Benchmark reiterates Hold rating on Dave & Buster’s stock after Q2 miss

Published 16/09/2025, 14:48
Benchmark reiterates Hold rating on Dave & Buster’s stock after Q2 miss

Investing.com - Benchmark maintained its Hold rating on Dave & Buster’s (NASDAQ:PLAY) stock following disappointing second-quarter 2025 results that missed analyst expectations.

The entertainment and dining chain reported its tenth consecutive quarter of negative same-store sales, with comparable store sales declining 3.0% versus the consensus estimate of a 2.2% drop.

Revenue remained essentially flat year-over-year at $557 million, falling short of the $563 million expected by analysts, according to Benchmark.

Profitability metrics showed significant deterioration, with adjusted EBITDA falling 14% to $130 million, below consensus expectations of $142 million. The AEBITDA margin contracted 390 basis points year-over-year to 23.3%.

Operating cash flow decreased sharply by 67% to $34 million, which Benchmark noted reflects "meaningful pressure on liquidity" for the company.

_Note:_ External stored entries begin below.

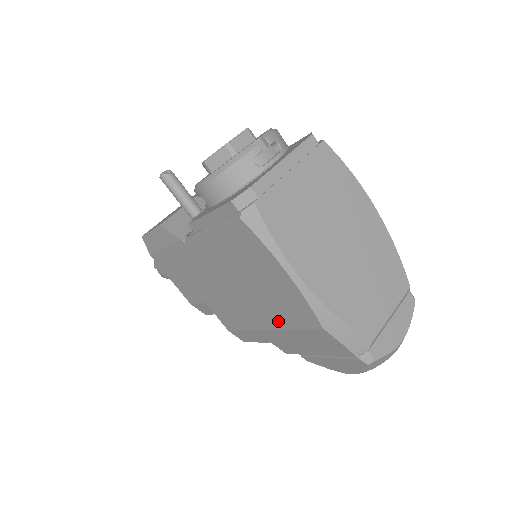
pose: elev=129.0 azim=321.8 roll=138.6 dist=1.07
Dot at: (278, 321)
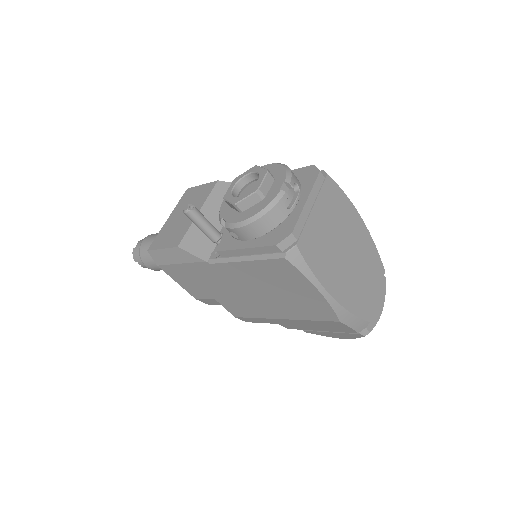
Dot at: (296, 315)
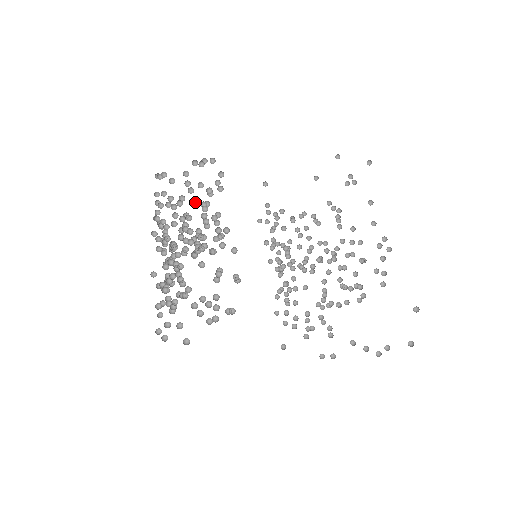
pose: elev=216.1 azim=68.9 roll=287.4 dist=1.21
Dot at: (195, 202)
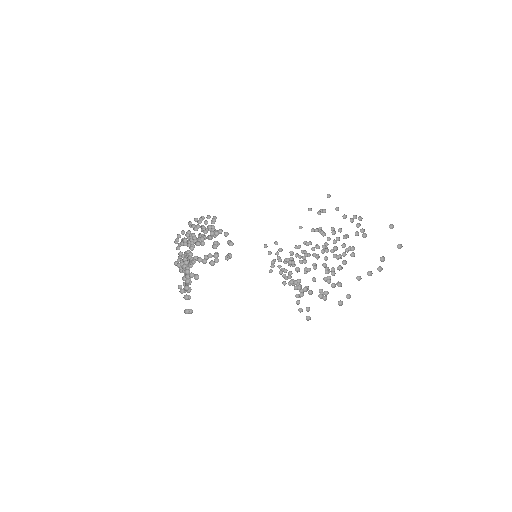
Dot at: (196, 228)
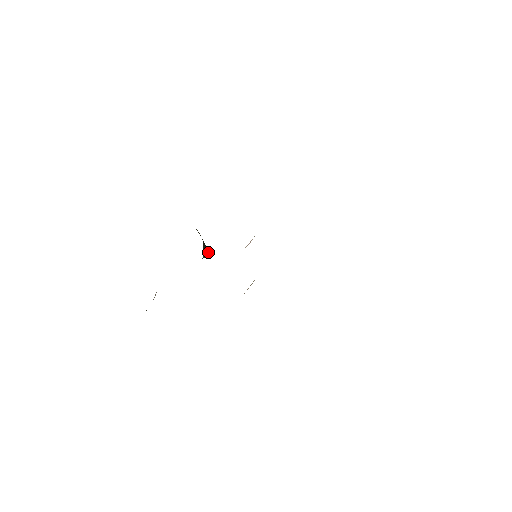
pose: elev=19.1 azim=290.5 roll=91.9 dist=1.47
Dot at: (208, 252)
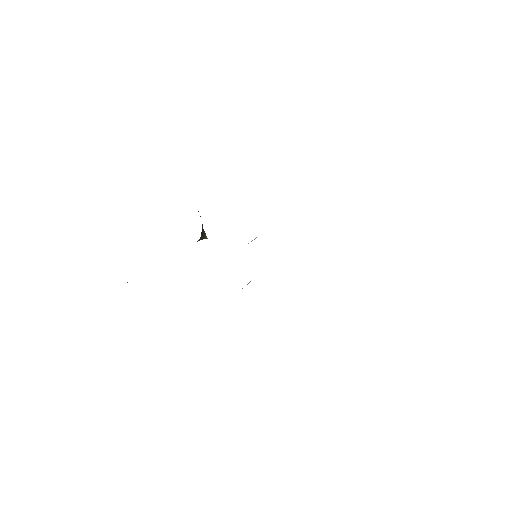
Dot at: (204, 235)
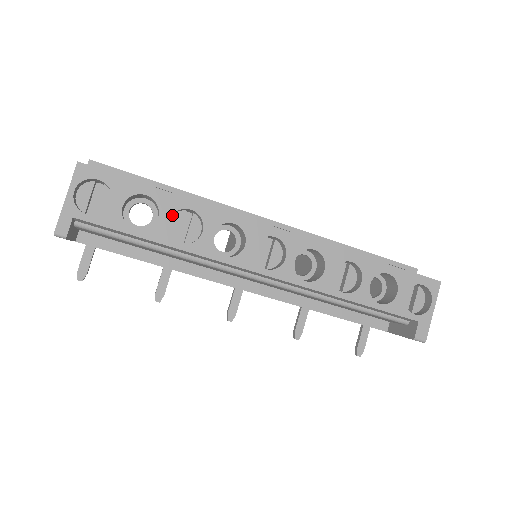
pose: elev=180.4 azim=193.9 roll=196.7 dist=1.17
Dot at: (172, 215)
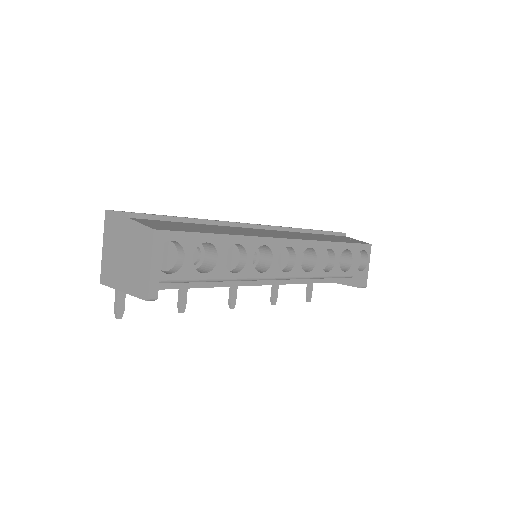
Dot at: occluded
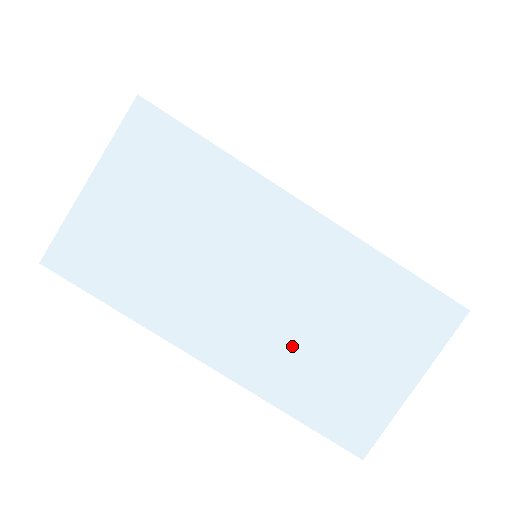
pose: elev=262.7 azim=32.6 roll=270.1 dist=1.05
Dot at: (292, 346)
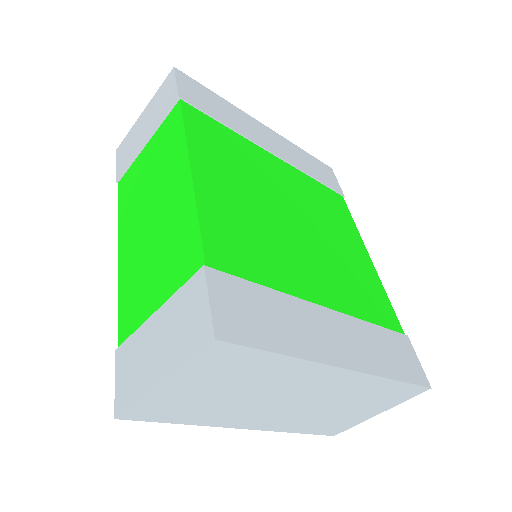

In other recent news, Dave & Buster’s reported its second-quarter fiscal 2025 earnings, revealing a decline in same-store sales by 3%, which slightly exceeded consensus expectations of a 2.3% drop. The company also faced a decline in adjusted EBITDA, missing consensus estimates by $12 million, largely due to softer sales and unexpected expenses. As a result, several analyst firms have adjusted their price targets for the company. Truist Securities lowered its price target to $22, citing decelerating sales despite easier year-ago comparisons. Piper Sandler also reduced its target to $26, maintaining a Neutral rating due to weak sales. UBS adjusted its target to $25, attributing the reduction to challenging macroeconomic conditions and brand-specific issues. On a more positive note, Jefferies reiterated a Buy rating with a $30 price target, despite mixed results and a slower start to the third quarter. BMO Capital also maintained its Outperform rating with a $35 price target, noting that certain expenses impacting earnings are not expected to recur later in the fiscal year.